* _Task statement_
Could you set down exactly the lines in the records below between the line holding "dants, including two" and the line holding "December 2022", inclusive?

(Transcribed page contents)
○ ○ ○ ○ ○

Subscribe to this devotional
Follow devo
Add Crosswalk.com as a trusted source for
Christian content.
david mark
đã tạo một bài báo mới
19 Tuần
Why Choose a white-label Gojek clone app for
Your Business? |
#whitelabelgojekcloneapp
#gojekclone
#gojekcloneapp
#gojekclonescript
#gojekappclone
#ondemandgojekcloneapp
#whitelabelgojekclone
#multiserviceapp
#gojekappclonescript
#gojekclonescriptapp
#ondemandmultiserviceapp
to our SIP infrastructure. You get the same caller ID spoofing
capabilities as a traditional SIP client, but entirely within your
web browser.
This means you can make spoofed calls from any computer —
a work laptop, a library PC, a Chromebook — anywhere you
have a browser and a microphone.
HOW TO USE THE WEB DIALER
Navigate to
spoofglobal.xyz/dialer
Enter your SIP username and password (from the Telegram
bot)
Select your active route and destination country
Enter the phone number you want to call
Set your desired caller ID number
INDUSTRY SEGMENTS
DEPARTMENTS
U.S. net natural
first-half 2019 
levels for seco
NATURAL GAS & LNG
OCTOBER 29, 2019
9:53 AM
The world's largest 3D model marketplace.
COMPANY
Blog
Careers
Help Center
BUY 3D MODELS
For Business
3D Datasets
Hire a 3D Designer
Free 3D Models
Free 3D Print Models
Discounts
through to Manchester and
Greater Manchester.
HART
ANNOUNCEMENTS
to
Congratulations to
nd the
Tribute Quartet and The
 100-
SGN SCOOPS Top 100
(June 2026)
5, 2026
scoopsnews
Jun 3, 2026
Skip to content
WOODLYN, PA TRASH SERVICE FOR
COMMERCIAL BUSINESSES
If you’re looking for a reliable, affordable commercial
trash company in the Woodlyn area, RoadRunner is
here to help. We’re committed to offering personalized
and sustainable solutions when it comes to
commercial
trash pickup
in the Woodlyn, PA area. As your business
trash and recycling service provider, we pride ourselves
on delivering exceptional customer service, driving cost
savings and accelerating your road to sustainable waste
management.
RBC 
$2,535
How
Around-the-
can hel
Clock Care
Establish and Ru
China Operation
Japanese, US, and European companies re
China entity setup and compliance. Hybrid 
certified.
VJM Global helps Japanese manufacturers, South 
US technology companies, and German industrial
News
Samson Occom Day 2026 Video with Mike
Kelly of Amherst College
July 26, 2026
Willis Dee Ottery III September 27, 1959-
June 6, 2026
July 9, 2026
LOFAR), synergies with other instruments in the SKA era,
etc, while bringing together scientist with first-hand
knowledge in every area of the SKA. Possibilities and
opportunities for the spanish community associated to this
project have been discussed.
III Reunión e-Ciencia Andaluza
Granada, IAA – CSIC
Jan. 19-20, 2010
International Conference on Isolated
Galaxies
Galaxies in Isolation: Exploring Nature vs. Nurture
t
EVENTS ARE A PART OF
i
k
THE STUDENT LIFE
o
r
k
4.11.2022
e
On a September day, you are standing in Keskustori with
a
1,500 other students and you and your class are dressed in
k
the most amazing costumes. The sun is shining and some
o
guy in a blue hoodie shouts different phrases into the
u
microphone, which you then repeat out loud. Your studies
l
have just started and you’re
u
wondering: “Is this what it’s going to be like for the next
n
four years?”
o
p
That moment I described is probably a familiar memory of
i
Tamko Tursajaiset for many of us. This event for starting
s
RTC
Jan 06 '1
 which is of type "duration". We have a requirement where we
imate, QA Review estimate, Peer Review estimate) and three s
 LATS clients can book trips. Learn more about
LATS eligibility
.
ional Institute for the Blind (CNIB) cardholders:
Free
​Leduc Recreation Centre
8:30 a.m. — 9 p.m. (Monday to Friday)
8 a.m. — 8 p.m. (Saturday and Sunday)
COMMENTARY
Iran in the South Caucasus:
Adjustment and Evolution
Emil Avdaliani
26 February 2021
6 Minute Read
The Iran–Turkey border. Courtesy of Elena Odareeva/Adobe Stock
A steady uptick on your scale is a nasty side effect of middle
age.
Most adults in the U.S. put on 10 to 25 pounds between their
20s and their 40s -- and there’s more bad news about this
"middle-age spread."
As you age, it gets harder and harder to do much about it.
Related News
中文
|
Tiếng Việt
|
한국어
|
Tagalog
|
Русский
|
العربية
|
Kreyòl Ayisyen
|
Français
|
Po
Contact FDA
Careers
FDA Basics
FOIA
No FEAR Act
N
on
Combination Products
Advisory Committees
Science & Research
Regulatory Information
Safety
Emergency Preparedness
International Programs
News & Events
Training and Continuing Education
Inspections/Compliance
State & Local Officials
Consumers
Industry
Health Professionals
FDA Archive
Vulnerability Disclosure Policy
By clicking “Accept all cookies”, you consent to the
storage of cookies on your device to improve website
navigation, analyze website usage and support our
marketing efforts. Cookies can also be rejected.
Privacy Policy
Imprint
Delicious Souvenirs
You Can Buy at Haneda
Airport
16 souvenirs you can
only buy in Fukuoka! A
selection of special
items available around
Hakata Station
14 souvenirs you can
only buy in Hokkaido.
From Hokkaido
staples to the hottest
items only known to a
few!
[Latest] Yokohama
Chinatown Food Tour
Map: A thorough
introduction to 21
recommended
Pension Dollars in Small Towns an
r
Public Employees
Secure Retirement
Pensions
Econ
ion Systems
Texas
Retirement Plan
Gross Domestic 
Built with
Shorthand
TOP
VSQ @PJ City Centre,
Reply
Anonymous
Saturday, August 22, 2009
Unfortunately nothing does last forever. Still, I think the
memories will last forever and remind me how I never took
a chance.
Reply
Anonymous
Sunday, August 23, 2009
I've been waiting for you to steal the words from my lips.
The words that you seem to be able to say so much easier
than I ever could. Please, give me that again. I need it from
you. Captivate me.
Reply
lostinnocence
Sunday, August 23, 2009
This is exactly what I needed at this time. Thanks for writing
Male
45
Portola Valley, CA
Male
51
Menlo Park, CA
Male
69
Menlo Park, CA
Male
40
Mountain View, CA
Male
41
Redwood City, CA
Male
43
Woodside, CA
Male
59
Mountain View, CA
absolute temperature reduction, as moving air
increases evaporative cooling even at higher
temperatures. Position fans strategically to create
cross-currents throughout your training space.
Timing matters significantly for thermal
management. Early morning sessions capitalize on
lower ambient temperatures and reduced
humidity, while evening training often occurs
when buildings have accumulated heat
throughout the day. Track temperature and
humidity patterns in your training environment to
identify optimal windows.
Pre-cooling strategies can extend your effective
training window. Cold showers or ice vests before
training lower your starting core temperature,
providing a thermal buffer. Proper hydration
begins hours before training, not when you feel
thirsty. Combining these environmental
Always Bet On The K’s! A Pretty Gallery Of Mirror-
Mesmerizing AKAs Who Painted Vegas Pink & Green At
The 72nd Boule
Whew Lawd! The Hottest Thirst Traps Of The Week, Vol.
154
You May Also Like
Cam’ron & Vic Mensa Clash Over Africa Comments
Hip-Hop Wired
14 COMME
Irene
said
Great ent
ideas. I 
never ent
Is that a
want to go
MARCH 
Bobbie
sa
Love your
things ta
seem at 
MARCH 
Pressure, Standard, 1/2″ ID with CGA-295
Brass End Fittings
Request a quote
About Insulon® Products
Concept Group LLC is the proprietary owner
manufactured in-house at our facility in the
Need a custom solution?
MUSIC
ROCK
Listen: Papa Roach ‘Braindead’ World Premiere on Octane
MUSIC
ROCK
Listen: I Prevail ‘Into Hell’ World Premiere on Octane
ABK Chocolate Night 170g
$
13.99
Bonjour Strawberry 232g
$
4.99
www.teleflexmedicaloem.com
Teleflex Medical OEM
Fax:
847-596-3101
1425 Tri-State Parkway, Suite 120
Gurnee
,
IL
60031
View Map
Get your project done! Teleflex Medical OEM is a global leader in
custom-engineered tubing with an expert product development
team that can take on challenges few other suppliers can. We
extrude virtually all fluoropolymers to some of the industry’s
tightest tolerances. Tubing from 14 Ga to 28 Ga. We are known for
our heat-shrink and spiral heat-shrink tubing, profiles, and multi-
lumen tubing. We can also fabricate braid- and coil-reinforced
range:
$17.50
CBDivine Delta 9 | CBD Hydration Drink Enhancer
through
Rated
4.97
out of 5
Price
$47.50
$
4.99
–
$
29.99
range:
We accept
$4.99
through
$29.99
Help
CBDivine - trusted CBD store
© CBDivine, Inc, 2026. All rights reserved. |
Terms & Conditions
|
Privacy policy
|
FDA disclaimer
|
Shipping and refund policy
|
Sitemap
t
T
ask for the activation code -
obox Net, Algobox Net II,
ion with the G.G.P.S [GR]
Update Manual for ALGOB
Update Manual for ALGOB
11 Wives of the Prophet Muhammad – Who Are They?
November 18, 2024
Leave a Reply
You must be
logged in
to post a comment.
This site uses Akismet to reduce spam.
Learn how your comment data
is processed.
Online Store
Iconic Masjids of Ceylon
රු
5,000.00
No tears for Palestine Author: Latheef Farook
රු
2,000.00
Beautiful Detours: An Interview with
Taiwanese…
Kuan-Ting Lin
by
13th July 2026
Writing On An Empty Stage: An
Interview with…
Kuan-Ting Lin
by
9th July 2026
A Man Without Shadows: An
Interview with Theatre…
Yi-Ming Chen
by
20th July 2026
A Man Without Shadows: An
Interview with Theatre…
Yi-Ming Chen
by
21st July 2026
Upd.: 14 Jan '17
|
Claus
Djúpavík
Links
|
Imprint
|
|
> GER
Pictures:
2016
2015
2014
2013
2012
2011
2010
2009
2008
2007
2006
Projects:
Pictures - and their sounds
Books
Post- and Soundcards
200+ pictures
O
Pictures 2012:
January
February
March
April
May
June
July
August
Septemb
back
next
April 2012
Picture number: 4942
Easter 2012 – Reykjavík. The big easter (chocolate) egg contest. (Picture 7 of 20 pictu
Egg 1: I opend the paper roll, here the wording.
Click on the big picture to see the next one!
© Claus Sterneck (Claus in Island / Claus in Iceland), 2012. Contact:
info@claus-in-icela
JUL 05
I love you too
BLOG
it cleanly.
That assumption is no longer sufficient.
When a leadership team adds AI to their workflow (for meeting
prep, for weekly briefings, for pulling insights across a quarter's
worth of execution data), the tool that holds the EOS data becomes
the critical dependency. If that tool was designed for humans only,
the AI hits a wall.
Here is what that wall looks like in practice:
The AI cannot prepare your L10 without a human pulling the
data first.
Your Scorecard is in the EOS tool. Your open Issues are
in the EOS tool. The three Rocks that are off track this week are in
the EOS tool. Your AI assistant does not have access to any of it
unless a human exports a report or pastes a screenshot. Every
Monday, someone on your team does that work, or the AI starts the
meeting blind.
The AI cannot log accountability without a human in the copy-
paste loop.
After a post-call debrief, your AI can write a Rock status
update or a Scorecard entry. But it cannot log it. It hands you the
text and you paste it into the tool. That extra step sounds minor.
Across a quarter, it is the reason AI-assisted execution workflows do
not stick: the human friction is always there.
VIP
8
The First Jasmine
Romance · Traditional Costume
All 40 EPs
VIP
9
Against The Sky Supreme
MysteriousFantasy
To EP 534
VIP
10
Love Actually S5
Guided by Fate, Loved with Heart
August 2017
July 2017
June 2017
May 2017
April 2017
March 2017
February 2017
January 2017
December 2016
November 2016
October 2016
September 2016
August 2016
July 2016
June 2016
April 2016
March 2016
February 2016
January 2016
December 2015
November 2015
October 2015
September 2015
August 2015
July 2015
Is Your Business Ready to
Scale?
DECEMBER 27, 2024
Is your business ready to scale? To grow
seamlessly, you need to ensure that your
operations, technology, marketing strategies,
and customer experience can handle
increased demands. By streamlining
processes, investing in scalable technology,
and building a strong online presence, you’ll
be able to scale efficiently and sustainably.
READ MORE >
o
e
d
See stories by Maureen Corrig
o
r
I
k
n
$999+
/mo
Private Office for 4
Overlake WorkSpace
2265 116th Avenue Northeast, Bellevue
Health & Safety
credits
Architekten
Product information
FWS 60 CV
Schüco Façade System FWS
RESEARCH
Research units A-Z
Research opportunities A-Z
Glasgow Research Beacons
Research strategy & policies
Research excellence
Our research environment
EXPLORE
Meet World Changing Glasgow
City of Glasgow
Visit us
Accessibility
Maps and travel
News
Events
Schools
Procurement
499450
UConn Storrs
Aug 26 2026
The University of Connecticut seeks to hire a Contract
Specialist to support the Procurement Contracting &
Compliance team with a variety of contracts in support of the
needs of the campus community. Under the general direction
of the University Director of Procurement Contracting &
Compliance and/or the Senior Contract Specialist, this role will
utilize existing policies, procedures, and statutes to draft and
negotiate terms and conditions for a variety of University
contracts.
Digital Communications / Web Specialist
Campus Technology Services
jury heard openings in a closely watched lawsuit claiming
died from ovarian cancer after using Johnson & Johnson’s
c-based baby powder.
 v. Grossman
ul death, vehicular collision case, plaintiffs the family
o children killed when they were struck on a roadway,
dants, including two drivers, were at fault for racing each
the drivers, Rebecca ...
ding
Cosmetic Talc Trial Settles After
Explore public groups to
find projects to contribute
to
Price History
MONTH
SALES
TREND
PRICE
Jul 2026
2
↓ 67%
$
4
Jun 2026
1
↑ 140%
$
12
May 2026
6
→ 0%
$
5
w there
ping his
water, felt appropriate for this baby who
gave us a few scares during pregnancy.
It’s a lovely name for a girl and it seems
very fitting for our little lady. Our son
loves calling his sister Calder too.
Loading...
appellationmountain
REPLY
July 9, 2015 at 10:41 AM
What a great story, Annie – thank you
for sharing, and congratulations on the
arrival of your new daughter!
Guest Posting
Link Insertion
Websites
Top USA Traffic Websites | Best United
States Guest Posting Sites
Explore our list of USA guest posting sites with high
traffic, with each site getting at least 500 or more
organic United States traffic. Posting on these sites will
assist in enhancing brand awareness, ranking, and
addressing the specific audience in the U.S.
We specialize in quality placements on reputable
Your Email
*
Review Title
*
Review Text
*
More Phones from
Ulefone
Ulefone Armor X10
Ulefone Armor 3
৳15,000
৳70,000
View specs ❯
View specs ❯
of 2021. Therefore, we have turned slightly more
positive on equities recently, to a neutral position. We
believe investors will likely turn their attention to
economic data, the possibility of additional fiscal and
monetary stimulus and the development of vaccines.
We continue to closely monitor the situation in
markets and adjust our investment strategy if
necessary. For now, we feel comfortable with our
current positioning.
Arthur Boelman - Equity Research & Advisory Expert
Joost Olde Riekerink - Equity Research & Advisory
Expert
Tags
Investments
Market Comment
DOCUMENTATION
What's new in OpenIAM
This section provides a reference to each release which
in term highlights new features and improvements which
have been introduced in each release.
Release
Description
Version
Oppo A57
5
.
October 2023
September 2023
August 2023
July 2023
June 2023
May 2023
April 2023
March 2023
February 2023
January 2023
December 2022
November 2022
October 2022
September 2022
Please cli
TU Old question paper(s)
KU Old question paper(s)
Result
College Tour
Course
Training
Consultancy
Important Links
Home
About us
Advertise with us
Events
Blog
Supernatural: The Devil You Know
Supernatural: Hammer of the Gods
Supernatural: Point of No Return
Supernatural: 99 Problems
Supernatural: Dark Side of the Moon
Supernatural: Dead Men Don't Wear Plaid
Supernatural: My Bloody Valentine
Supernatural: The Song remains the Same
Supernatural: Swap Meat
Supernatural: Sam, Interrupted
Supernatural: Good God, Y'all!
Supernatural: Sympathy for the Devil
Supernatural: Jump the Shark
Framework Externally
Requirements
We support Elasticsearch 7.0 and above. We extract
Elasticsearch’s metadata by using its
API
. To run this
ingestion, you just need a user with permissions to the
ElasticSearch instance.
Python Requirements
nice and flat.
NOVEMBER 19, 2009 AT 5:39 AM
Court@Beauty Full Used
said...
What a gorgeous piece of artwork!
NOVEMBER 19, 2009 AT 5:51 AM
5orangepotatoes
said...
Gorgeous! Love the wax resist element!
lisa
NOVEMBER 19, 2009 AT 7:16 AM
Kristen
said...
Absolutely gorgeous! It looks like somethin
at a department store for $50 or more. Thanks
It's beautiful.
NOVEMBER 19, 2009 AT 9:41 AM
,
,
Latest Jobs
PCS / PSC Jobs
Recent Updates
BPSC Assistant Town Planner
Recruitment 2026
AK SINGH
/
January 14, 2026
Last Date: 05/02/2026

○ ○ ○ ○ ○

* _Answer section_
dants, including two drivers, were at fault for racing each
the drivers, Rebecca ...
ding
Cosmetic Talc Trial Settles After
Explore public groups to
find projects to contribute
to
Price History
MONTH
SALES
TREND
PRICE
Jul 2026
2
↓ 67%
$
4
Jun 2026
1
↑ 140%
$
12
May 2026
6
→ 0%
$
5
w there
ping his
water, felt appropriate for this baby who
gave us a few scares during pregnancy.
It’s a lovely name for a girl and it seems
very fitting for our little lady. Our son
loves calling his sister Calder too.
Loading...
appellationmountain
REPLY
July 9, 2015 at 10:41 AM
What a great story, Annie – thank you
for sharing, and congratulations on the
arrival of your new daughter!
Guest Posting
Link Insertion
Websites
Top USA Traffic Websites | Best United
States Guest Posting Sites
Explore our list of USA guest posting sites with high
traffic, with each site getting at least 500 or more
organic United States traffic. Posting on these sites will
assist in enhancing brand awareness, ranking, and
addressing the specific audience in the U.S.
We specialize in quality placements on reputable
Your Email
*
Review Title
*
Review Text
*
More Phones from
Ulefone
Ulefone Armor X10
Ulefone Armor 3
৳15,000
৳70,000
View specs ❯
View specs ❯
of 2021. Therefore, we have turned slightly more
positive on equities recently, to a neutral position. We
believe investors will likely turn their attention to
economic data, the possibility of additional fiscal and
monetary stimulus and the development of vaccines.
We continue to closely monitor the situation in
markets and adjust our investment strategy if
necessary. For now, we feel comfortable with our
current positioning.
Arthur Boelman - Equity Research & Advisory Expert
Joost Olde Riekerink - Equity Research & Advisory
Expert
Tags
Investments
Market Comment
DOCUMENTATION
What's new in OpenIAM
This section provides a reference to each release which
in term highlights new features and improvements which
have been introduced in each release.
Release
Description
Version
Oppo A57
5
.
October 2023
September 2023
August 2023
July 2023
June 2023
May 2023
April 2023
March 2023
February 2023
January 2023
December 2022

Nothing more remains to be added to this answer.